(Beginning of DATA)
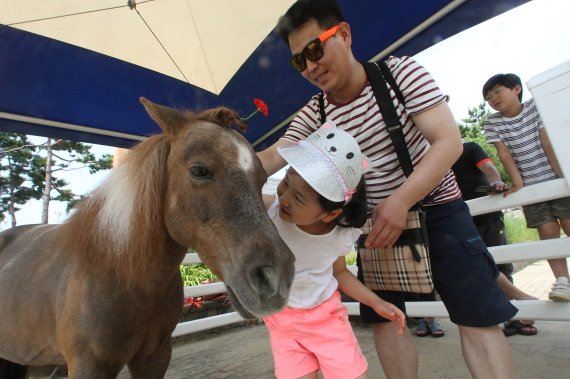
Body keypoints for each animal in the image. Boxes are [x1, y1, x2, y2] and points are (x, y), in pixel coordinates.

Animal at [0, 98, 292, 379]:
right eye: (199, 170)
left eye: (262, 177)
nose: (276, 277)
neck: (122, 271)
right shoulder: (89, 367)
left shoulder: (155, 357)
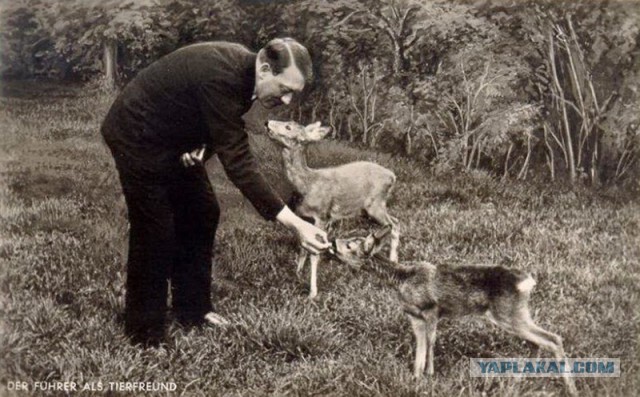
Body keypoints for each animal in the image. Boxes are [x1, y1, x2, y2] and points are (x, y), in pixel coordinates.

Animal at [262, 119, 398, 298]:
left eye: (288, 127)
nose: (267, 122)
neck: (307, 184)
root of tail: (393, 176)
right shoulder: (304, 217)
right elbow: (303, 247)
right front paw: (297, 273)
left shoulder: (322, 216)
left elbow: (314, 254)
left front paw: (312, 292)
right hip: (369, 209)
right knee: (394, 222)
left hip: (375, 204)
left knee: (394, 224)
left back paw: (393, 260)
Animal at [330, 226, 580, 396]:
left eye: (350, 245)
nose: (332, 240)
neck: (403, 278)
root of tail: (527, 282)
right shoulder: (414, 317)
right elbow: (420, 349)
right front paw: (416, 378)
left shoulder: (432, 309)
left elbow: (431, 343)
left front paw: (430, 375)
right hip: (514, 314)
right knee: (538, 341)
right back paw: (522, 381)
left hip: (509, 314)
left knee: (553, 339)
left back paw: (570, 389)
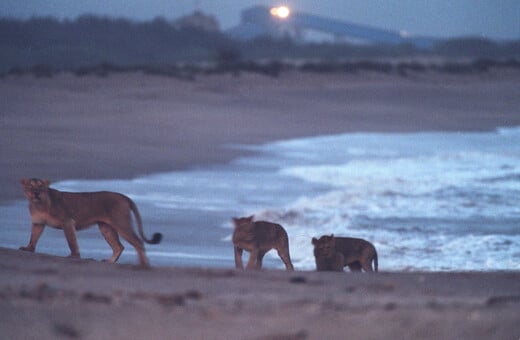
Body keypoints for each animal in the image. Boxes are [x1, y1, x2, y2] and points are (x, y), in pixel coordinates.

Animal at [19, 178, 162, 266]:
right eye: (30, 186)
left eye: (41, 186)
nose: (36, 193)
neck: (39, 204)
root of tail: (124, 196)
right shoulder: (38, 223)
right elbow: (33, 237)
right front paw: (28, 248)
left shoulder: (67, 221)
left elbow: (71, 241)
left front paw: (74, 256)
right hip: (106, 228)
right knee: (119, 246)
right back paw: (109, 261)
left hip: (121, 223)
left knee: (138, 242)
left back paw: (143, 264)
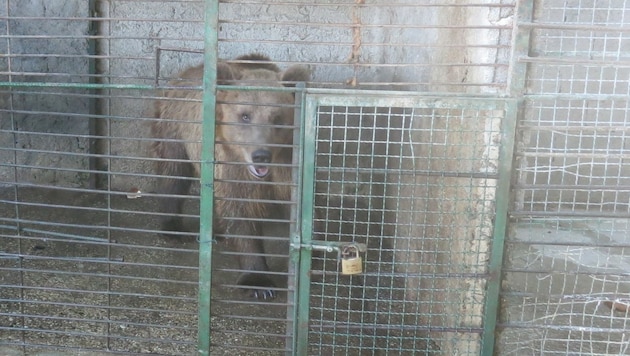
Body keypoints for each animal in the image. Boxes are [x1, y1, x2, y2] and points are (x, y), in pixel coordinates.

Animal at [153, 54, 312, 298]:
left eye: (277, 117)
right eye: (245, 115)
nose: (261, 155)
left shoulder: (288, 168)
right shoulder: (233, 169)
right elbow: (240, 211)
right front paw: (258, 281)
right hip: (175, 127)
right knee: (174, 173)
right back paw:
(End of DATA)
WHAT IS BEING ASKED:
The records are to be retyped in full and exactly, with no image carried over.

RESPONSE TO THE EXERCISE:
Body keypoints for each animal in the image. Boxes are [x1, y1, x2, y2] and points are (x, y), in pixel coordinates.

Animal at [0, 98, 292, 379]:
right eye: (199, 170)
left eye: (262, 177)
nose: (276, 277)
neck: (122, 271)
right shoulder: (89, 367)
left shoulder: (155, 357)
Body keypoints for each animal in the image. Boxes are [x1, y1, x2, y2] and points are (x, y), in pixel coordinates.

Animal at [262, 119, 398, 298]:
left eye: (288, 127)
nose: (267, 122)
neck: (307, 184)
root of tail: (393, 176)
right shoulder: (304, 217)
right elbow: (303, 247)
right front paw: (297, 273)
left shoulder: (322, 216)
left elbow: (314, 254)
left front paw: (312, 292)
right hip: (369, 209)
right knee: (394, 222)
left hip: (375, 204)
left knee: (394, 224)
left back paw: (393, 260)
Animal at [330, 226, 580, 396]:
left eye: (350, 245)
nose: (332, 240)
neck: (403, 278)
root of tail: (527, 282)
right shoulder: (414, 317)
right elbow: (420, 349)
right front paw: (416, 378)
left shoulder: (432, 309)
left elbow: (431, 343)
left front paw: (430, 375)
right hip: (514, 314)
right knee: (538, 341)
right back paw: (522, 381)
left hip: (509, 314)
left knee: (553, 339)
left back paw: (570, 389)
Body keypoints for each animal in the image. Boxes are [x1, y1, x2, y2] and points are (x, y), in pixel coordinates.

Animal at [19, 178, 162, 266]:
right eye: (30, 186)
left eye: (41, 186)
nose: (36, 193)
neck: (39, 204)
root of tail: (124, 196)
right shoulder: (38, 223)
right elbow: (33, 237)
right front paw: (28, 248)
left shoulder: (67, 221)
left elbow: (71, 241)
left front paw: (74, 256)
right hip: (106, 228)
right knee: (119, 246)
right back paw: (109, 261)
left hip: (121, 223)
left knee: (138, 242)
left back paw: (143, 264)
Body keypoints for each animal in the image. Boxes are [x1, y1, x2, y2] and points are (x, y), in pixel coordinates.

Animal at [153, 54, 312, 298]:
left eye: (277, 117)
right eye: (245, 115)
nose: (261, 155)
left shoulder: (288, 168)
right shoulder: (233, 169)
right elbow: (240, 211)
right front paw: (258, 281)
right hip: (175, 127)
right knee: (174, 173)
right back paw:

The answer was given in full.